Illusionists were original PH.

Cavaliers, toned down a bit, were very much worth keeping; and their percentile-stat-increment system was a revelation which we immediately applied to all classes. Some (but by no means all!) spells and magic items were also worth keeping. Most of the rest was more or less garbage.

Edit to add: cantrips were also a decent idea, once all the similar ones were combined (i.e. turn a list of 80-ish into a list of 25-ish).
 

Orius

Legend
Never played it. Closest I've come is 2e, which isn't too terribly different. I have looked at a good bit of the rules though, and there are some impressions I've gotten of it over the years.

People can say what they want about the humanocentric approach, but I think the reality behind it is much simpler.
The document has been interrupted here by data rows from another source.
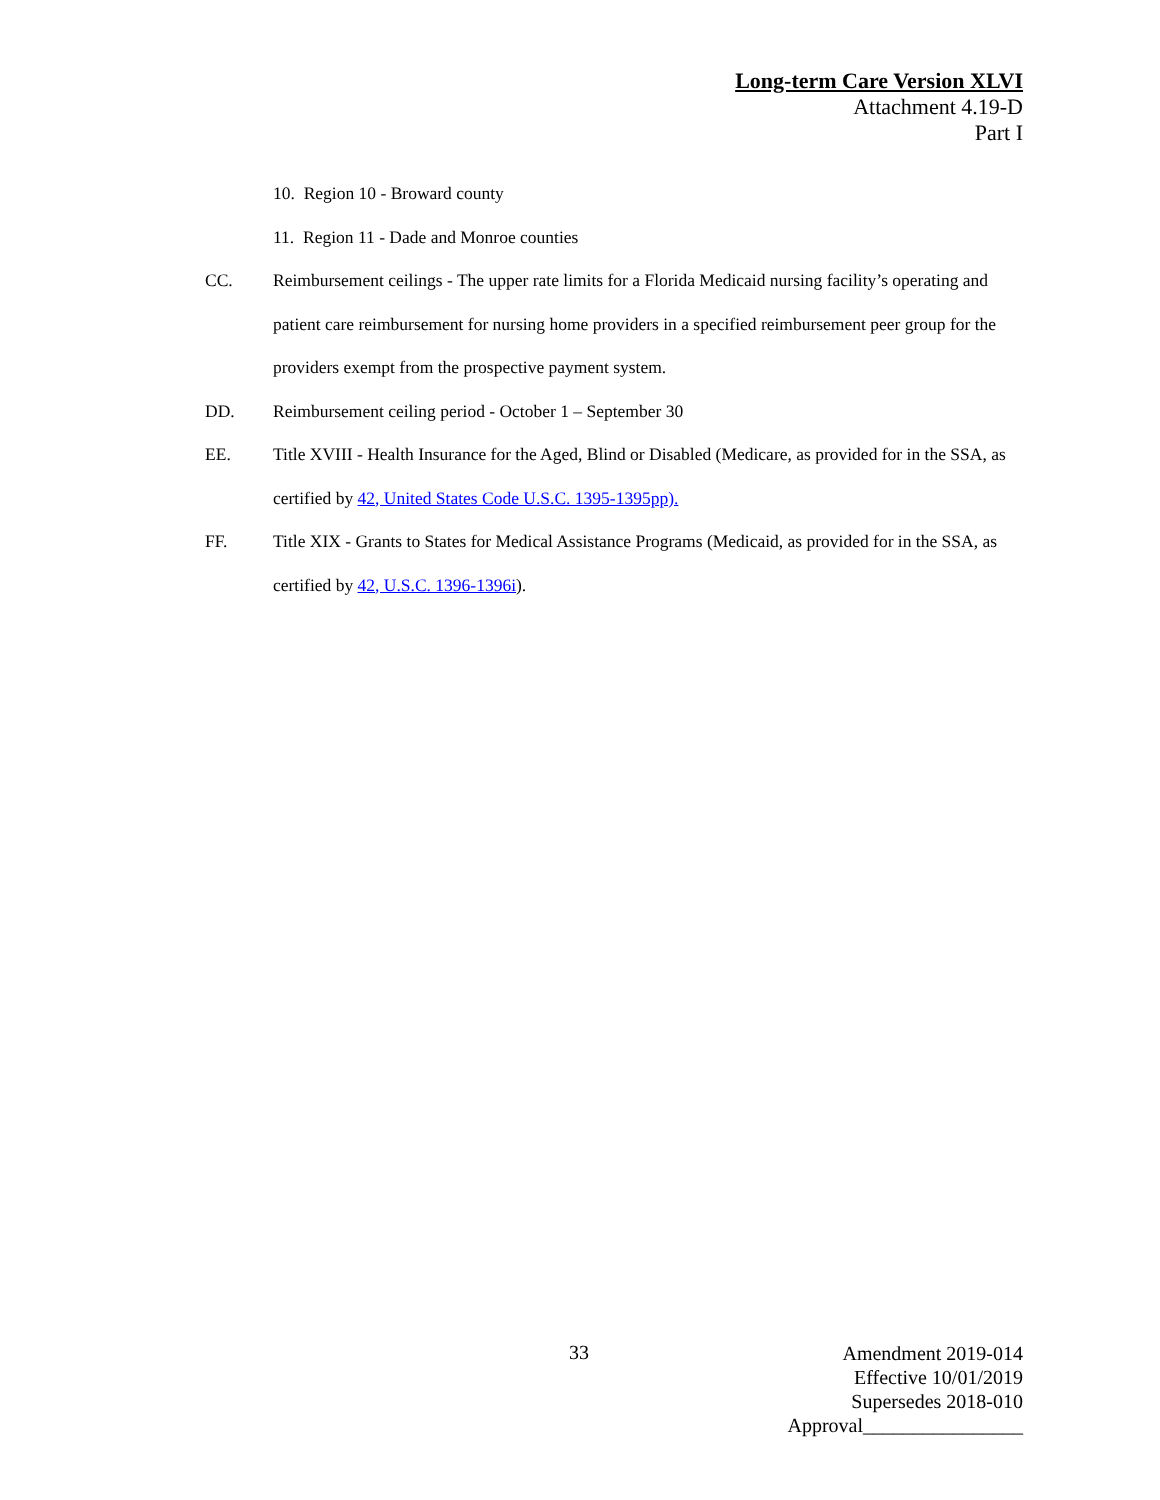Long-term Care Version XLVI
Attachment 4.19-D
Part I
10. Region 10 - Broward county
11. Region 11 - Dade and Monroe counties
CC. Reimbursement ceilings - The upper rate limits for a Florida Medicaid nursing facility’s operating and patient care reimbursement for nursing home providers in a specified reimbursement peer group for the providers exempt from the prospective payment system.
DD. Reimbursement ceiling period - October 1 – September 30
EE. Title XVIII - Health Insurance for the Aged, Blind or Disabled (Medicare, as provided for in the SSA, as certified by 42, United States Code U.S.C. 1395-1395pp).
FF. Title XIX - Grants to States for Medical Assistance Programs (Medicaid, as provided for in the SSA, as certified by 42, U.S.C. 1396-1396i).
33
Amendment 2019-014
Effective 10/01/2019
Supersedes 2018-010
Approval________________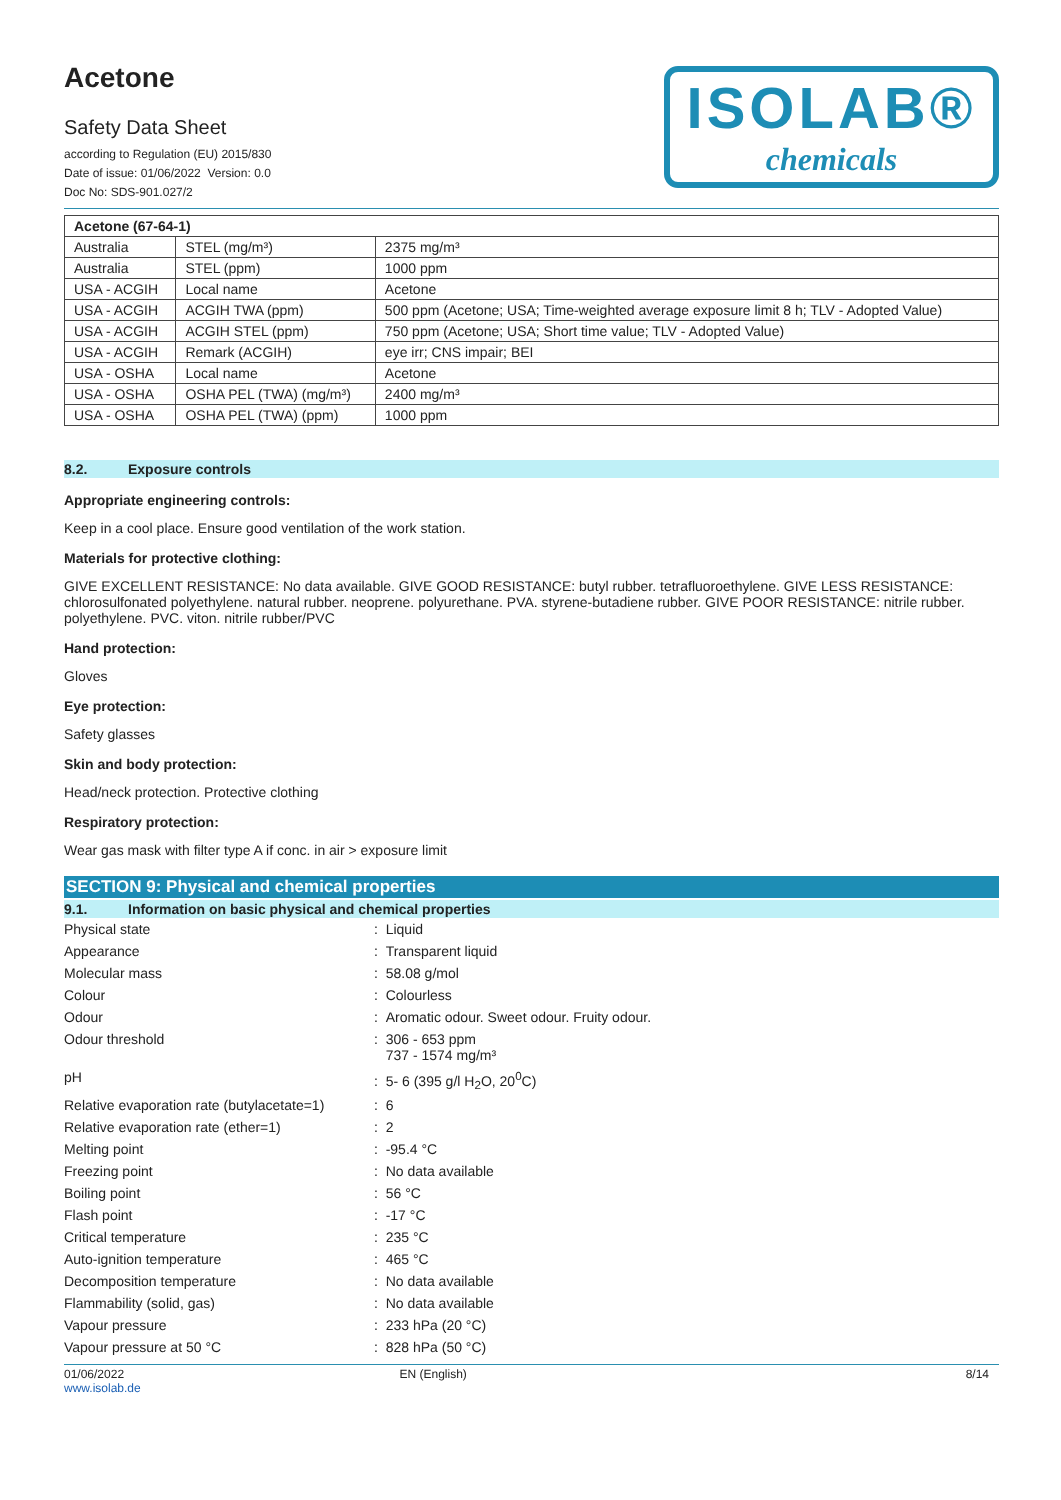Acetone
Safety Data Sheet
according to Regulation (EU) 2015/830
Date of issue: 01/06/2022 Version: 0.0
Doc No: SDS-901.027/2
ISOLAB®
chemicals
| Acetone (67-64-1) | | |
| --- | --- | --- |
| Australia | STEL (mg/m³) | 2375 mg/m³ |
| Australia | STEL (ppm) | 1000 ppm |
| USA - ACGIH | Local name | Acetone |
| USA - ACGIH | ACGIH TWA (ppm) | 500 ppm (Acetone; USA; Time-weighted average exposure limit 8 h; TLV - Adopted Value) |
| USA - ACGIH | ACGIH STEL (ppm) | 750 ppm (Acetone; USA; Short time value; TLV - Adopted Value) |
| USA - ACGIH | Remark (ACGIH) | eye irr; CNS impair; BEI |
| USA - OSHA | Local name | Acetone |
| USA - OSHA | OSHA PEL (TWA) (mg/m³) | 2400 mg/m³ |
| USA - OSHA | OSHA PEL (TWA) (ppm) | 1000 ppm |
8.2. Exposure controls
Appropriate engineering controls:
Keep in a cool place. Ensure good ventilation of the work station.
Materials for protective clothing:
GIVE EXCELLENT RESISTANCE: No data available. GIVE GOOD RESISTANCE: butyl rubber. tetrafluoroethylene. GIVE LESS RESISTANCE: chlorosulfonated polyethylene. natural rubber. neoprene. polyurethane. PVA. styrene-butadiene rubber. GIVE POOR RESISTANCE: nitrile rubber. polyethylene. PVC. viton. nitrile rubber/PVC
Hand protection:
Gloves
Eye protection:
Safety glasses
Skin and body protection:
Head/neck protection. Protective clothing
Respiratory protection:
Wear gas mask with filter type A if conc. in air > exposure limit
SECTION 9: Physical and chemical properties
9.1. Information on basic physical and chemical properties
| Physical state | : Liquid |
| Appearance | : Transparent liquid |
| Molecular mass | : 58.08 g/mol |
| Colour | : Colourless |
| Odour | : Aromatic odour. Sweet odour. Fruity odour. |
| Odour threshold | : 306 - 653 ppm 737 - 1574 mg/m³ |
| pH | : 5- 6 (395 g/l H<sub>2</sub>O, 20<sup>0</sup>C) |
| Relative evaporation rate (butylacetate=1) | : 6 |
| Relative evaporation rate (ether=1) | : 2 |
| Melting point | : -95.4 °C |
| Freezing point | : No data available |
| Boiling point | : 56 °C |
| Flash point | : -17 °C |
| Critical temperature | : 235 °C |
| Auto-ignition temperature | : 465 °C |
| Decomposition temperature | : No data available |
| Flammability (solid, gas) | : No data available |
| Vapour pressure | : 233 hPa (20 °C) |
| Vapour pressure at 50 °C | : 828 hPa (50 °C) |
01/06/2022
www.isolab.de
EN (English) 8/14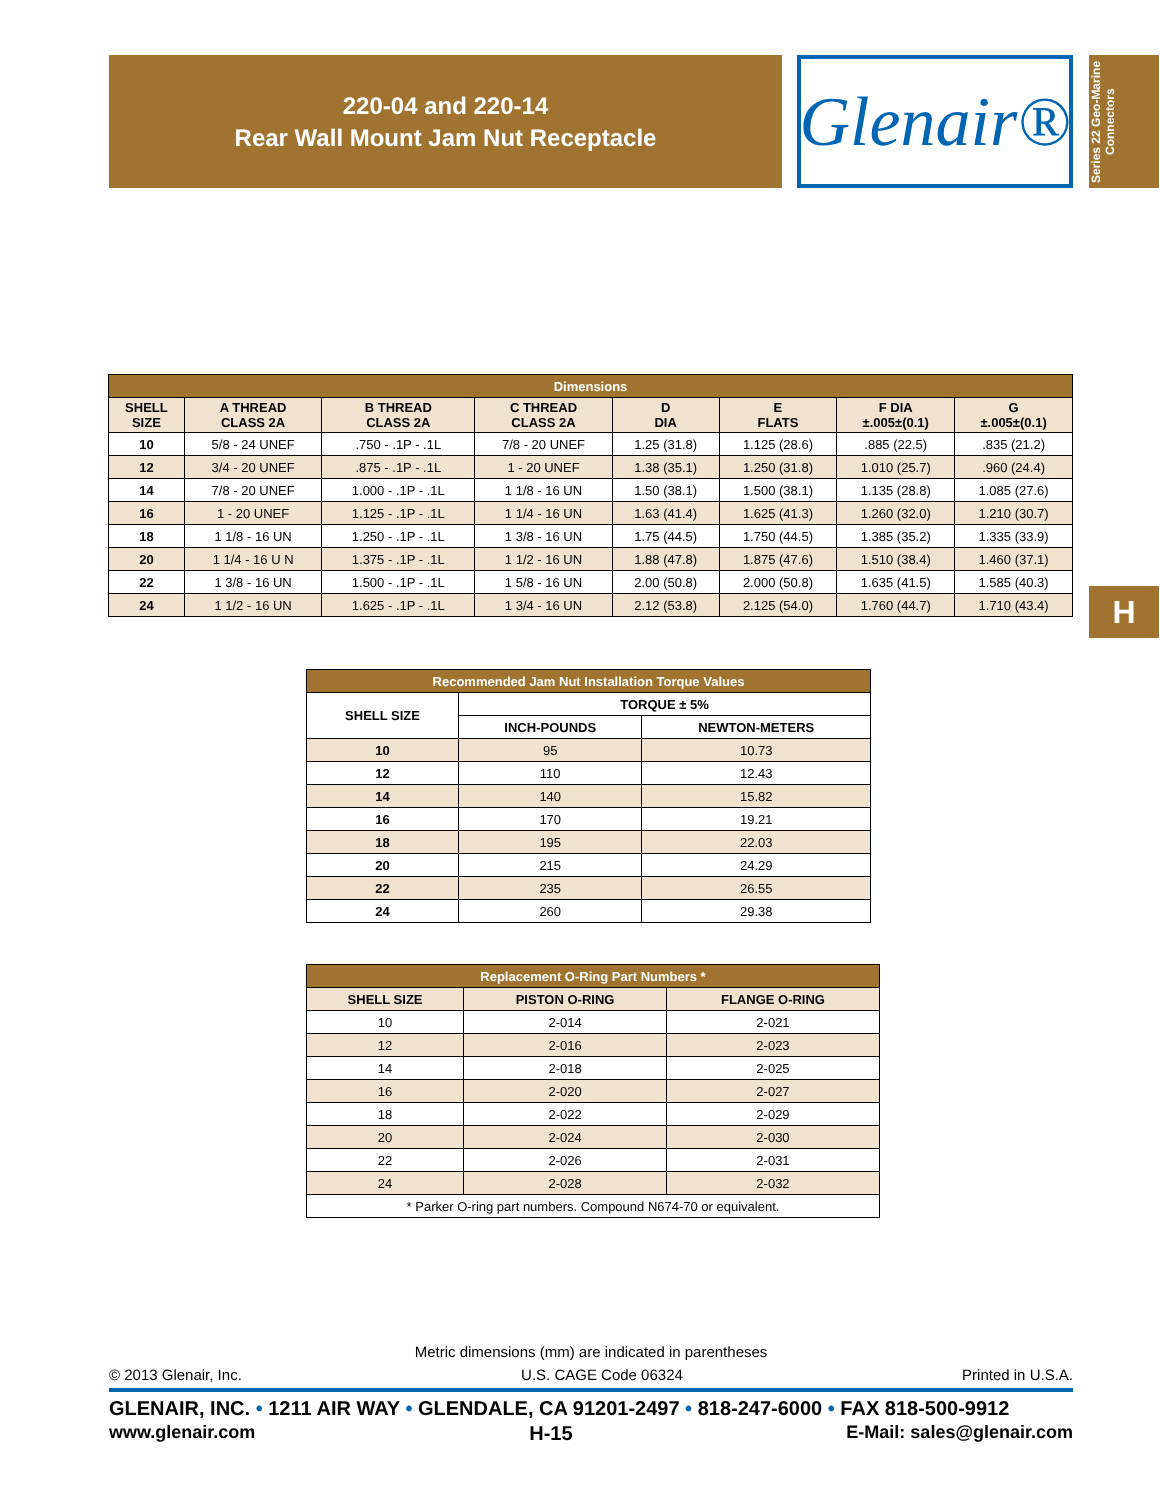220-04 and 220-14
Rear Wall Mount Jam Nut Receptacle
Glenair®
Series 22 Geo-Marine Connectors
H
| Dimensions | | | | | | | |
| --- | --- | --- | --- | --- | --- | --- | --- |
| SHELL SIZE | A THREAD CLASS 2A | B THREAD CLASS 2A | C THREAD CLASS 2A | D DIA | E FLATS | F DIA ±.005±(0.1) | G ±.005±(0.1) |
| 10 | 5/8 - 24 UNEF | .750 - .1P - .1L | 7/8 - 20 UNEF | 1.25 (31.8) | 1.125 (28.6) | .885 (22.5) | .835 (21.2) |
| 12 | 3/4 - 20 UNEF | .875 - .1P - .1L | 1 - 20 UNEF | 1.38 (35.1) | 1.250 (31.8) | 1.010 (25.7) | .960 (24.4) |
| 14 | 7/8 - 20 UNEF | 1.000 - .1P - .1L | 1 1/8 - 16 UN | 1.50 (38.1) | 1.500 (38.1) | 1.135 (28.8) | 1.085 (27.6) |
| 16 | 1 - 20 UNEF | 1.125 - .1P - .1L | 1 1/4 - 16 UN | 1.63 (41.4) | 1.625 (41.3) | 1.260 (32.0) | 1.210 (30.7) |
| 18 | 1 1/8 - 16 UN | 1.250 - .1P - .1L | 1 3/8 - 16 UN | 1.75 (44.5) | 1.750 (44.5) | 1.385 (35.2) | 1.335 (33.9) |
| 20 | 1 1/4 - 16 U N | 1.375 - .1P - .1L | 1 1/2 - 16 UN | 1.88 (47.8) | 1.875 (47.6) | 1.510 (38.4) | 1.460 (37.1) |
| 22 | 1 3/8 - 16 UN | 1.500 - .1P - .1L | 1 5/8 - 16 UN | 2.00 (50.8) | 2.000 (50.8) | 1.635 (41.5) | 1.585 (40.3) |
| 24 | 1 1/2 - 16 UN | 1.625 - .1P - .1L | 1 3/4 - 16 UN | 2.12 (53.8) | 2.125 (54.0) | 1.760 (44.7) | 1.710 (43.4) |
| Recommended Jam Nut Installation Torque Values | | |
| --- | --- | --- |
| SHELL SIZE | TORQUE ± 5% | |
| | INCH-POUNDS | NEWTON-METERS |
| 10 | 95 | 10.73 |
| 12 | 110 | 12.43 |
| 14 | 140 | 15.82 |
| 16 | 170 | 19.21 |
| 18 | 195 | 22.03 |
| 20 | 215 | 24.29 |
| 22 | 235 | 26.55 |
| 24 | 260 | 29.38 |
| Replacement O-Ring Part Numbers * | | |
| --- | --- | --- |
| SHELL SIZE | PISTON O-RING | FLANGE O-RING |
| 10 | 2-014 | 2-021 |
| 12 | 2-016 | 2-023 |
| 14 | 2-018 | 2-025 |
| 16 | 2-020 | 2-027 |
| 18 | 2-022 | 2-029 |
| 20 | 2-024 | 2-030 |
| 22 | 2-026 | 2-031 |
| 24 | 2-028 | 2-032 |
| * Parker O-ring part numbers. Compound N674-70 or equivalent. | | |
Metric dimensions (mm) are indicated in parentheses
© 2013 Glenair, Inc. U.S. CAGE Code 06324 Printed in U.S.A.
GLENAIR, INC. • 1211 AIR WAY • GLENDALE, CA 91201-2497 • 818-247-6000 • FAX 818-500-9912
www.glenair.com H-15 E-Mail: sales@glenair.com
Gary did not like LotR, but he certainly liked the idea of Tolkien fans playing his game. I think it's telling that halflings, the most Tolkien demihumans of all, get the hardest restrictions.

Gary generally balanced things to his taste, but I don't think he really explained his rationale BitD. The conversations with him here and over at Dragonsfoot might have some of his reasonings, but of course those came long after the fact. So some of the restrictions seem arbitrary and strange. However, some of the restrictions make some sense if one really examines things. It didn't help that Gary tended to responded poorly to criticism or look down upon ideas he didn't like.

Balance by rarity, such as one gets with powerful classes is fake balance. If a player legitimately gets something powerful from good rolls, the power issues still exist, and at times this leads to nonsense like asinine catch-22 ethical dilemmas for paladins. There's a number of fake balance issue like this in the older versions of the game.

The rules are kind of messy and occasionally contradictory, and Gary's rather unique prose doesn't help matters either.

But there's still a lot of good ideas in the rules, and the best survive even today. Earlier 1e material is pretty evocative and vivid, while late 1e and early 2e gets dry bland and dull, mired in irrelevancies.